PASSAGE FOR REVIEW:
◇ ◇ ◇
Then after that I worked in reception as a receptionist for a few years.
And two years, then after, then I end up with yoga. Then I want to learn yoga. And I’m teaching yoga (laughs).
And I was … this is … whatever I did, I liked everything. I did my best. Yes I did all my best how much I can.
And then, yes everything was perfect for me. But Yoga it’s more thing that, what I was needed in my life, I think. Now I feel like maybe I am born for this maybe. Because it really it feels like I know this from many lifes or something like this. Because it feels so close to me. When I teach Yoga like this is the moment. When I teach Yoga I’m being really in present moment. I’m really opening all my sense and my mind, my heart, my soul. All is open like I’m giving like. I feel so much I’m really being hundred percent in the moment. I don’t think about anything at that time, what is happening in the surrounding in my world. So I was just to concentrating the people and teaching Yoga. This is I think, that’s why I feel like somehow I maybe I was born to do this.
◇ ◇ ◇
DATASET CONTENT:
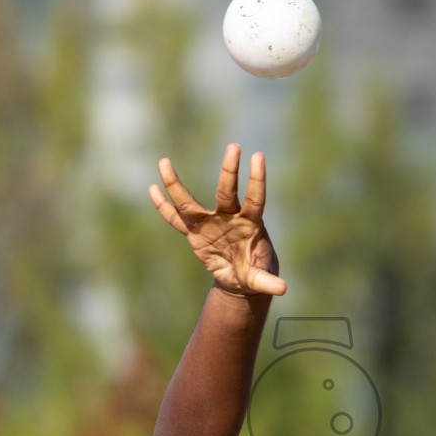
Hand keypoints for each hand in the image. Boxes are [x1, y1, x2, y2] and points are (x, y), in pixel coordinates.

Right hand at [150, 144, 286, 298]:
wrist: (240, 277)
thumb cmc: (254, 272)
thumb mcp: (260, 278)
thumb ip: (267, 281)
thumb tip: (283, 289)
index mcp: (250, 224)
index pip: (255, 199)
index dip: (257, 180)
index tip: (258, 156)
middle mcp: (229, 217)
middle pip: (226, 193)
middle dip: (229, 171)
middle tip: (234, 147)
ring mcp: (210, 223)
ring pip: (190, 203)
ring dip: (175, 185)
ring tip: (163, 162)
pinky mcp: (196, 233)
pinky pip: (177, 220)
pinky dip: (164, 207)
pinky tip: (152, 189)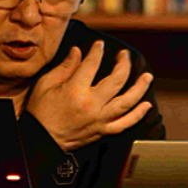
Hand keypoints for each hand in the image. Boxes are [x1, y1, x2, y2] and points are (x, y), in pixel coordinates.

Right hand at [25, 40, 153, 151]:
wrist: (41, 141)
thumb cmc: (40, 112)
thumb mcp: (46, 85)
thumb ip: (65, 67)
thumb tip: (78, 51)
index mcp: (75, 90)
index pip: (92, 64)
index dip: (97, 51)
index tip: (100, 45)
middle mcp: (92, 104)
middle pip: (117, 79)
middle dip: (123, 63)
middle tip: (124, 55)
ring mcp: (99, 119)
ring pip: (127, 101)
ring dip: (140, 87)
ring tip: (147, 77)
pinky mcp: (102, 131)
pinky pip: (125, 124)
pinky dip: (137, 115)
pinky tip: (146, 105)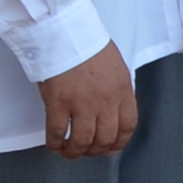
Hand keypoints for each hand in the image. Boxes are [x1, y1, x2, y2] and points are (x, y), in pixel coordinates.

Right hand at [37, 42, 136, 156]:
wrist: (64, 31)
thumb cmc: (87, 44)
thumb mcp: (115, 67)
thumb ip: (116, 90)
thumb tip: (112, 111)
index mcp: (122, 90)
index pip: (127, 126)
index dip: (119, 143)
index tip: (111, 148)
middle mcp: (105, 101)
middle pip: (105, 138)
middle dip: (95, 150)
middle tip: (86, 150)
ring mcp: (82, 103)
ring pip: (82, 141)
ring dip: (75, 151)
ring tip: (68, 151)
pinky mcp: (58, 103)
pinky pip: (58, 133)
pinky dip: (56, 143)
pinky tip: (54, 144)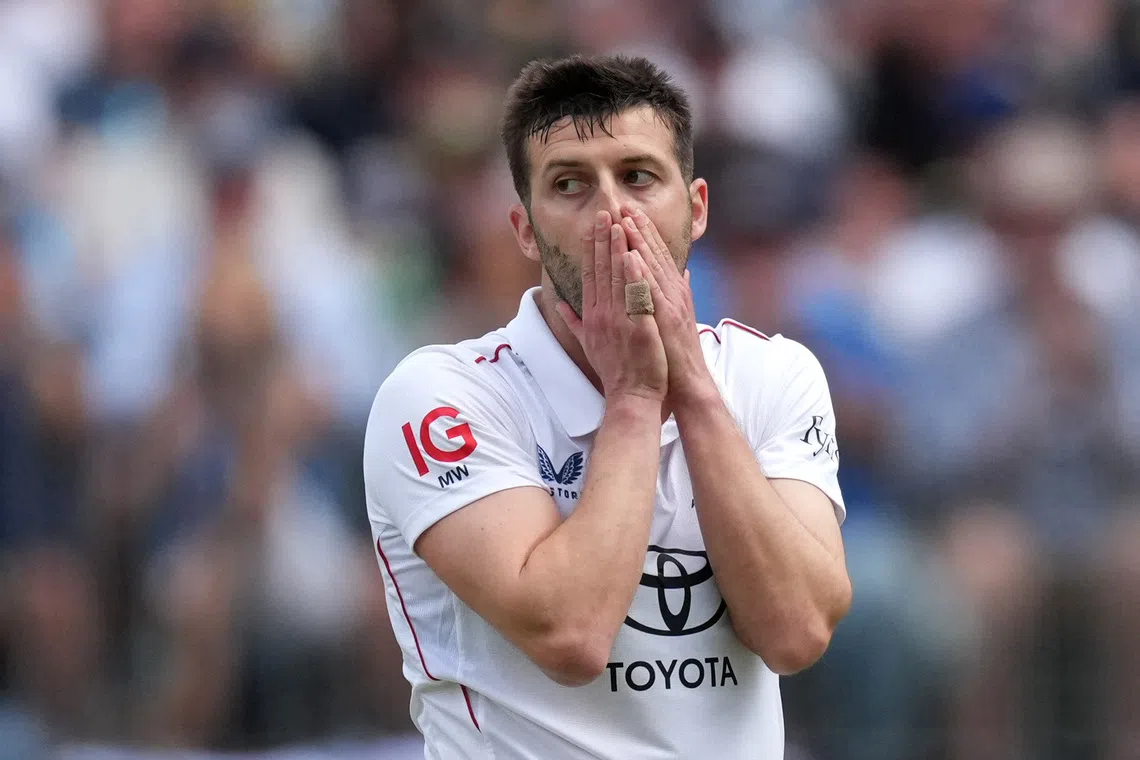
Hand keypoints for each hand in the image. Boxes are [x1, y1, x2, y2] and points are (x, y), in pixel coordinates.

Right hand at [557, 211, 668, 402]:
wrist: (631, 397)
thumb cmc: (614, 371)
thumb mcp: (588, 343)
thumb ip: (573, 321)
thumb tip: (558, 304)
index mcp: (591, 316)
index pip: (590, 275)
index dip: (591, 249)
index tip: (594, 226)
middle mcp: (601, 315)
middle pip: (600, 271)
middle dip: (602, 240)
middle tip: (604, 212)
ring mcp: (618, 321)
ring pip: (616, 279)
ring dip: (617, 249)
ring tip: (619, 223)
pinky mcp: (637, 329)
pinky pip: (634, 298)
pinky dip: (633, 276)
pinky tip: (633, 255)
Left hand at [619, 206, 716, 407]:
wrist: (686, 384)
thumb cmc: (673, 356)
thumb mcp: (670, 320)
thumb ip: (671, 295)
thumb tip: (678, 274)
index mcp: (669, 294)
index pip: (653, 258)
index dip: (641, 234)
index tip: (627, 213)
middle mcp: (672, 295)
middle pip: (653, 255)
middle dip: (638, 229)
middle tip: (624, 204)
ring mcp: (670, 305)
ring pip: (652, 267)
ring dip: (640, 242)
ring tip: (626, 219)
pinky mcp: (666, 320)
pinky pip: (651, 292)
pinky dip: (642, 272)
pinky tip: (632, 255)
◇ ◇ ◇
PROBLEMS AND TASKS:
**A.** Answer these about the account of teaching yoga above, one line each:
(i) What job did the speaker hold for a few years?
(ii) What does the speaker now teach?
(iii) While teaching, what does the speaker say they don't think about?
**B.** Carry on the account of teaching yoga, starting after its final sentence.

ANSWERS TO THE TASKS:
**A.**
(i) Receptionist.
(ii) Yoga.
(iii) Anything that is happening in the surroundings, in their world.

**B.**
And maybe somehow it is all experience also took me here in this. It was a great thing to experience all this things through my life to get here and be a Yoga teacher. I think it’s also a good thing, I did that I carried all my experience with me as an experience or as a study.
And it hurt me. Maybe one of course it is, I don’t know when I tell my story something like this, all my story to other they really feel ‘Oh my god, how you did it?’ and this thing. But for me it was very normal, and still is, I think, is very normal for me.
Yes, I really was not unhappy or I was not really crying for anything. And everything was fine with me like. OK, I lived with the slum or I lived with this people or I had this all trouble. This was all part of my life and the way of my lifepath. So I have to, somewise if you think, I had to come through this. If I’m not coming through this, of course I’ll be not here. Then I’ll be somewhere else, maybe, I don’t know. And I’m happy that I did not take it, this all things, like it’s my bad time or my unhappy time or whatever. But I took all everything, every single step in my life I took as like learning.
We can learn until we die.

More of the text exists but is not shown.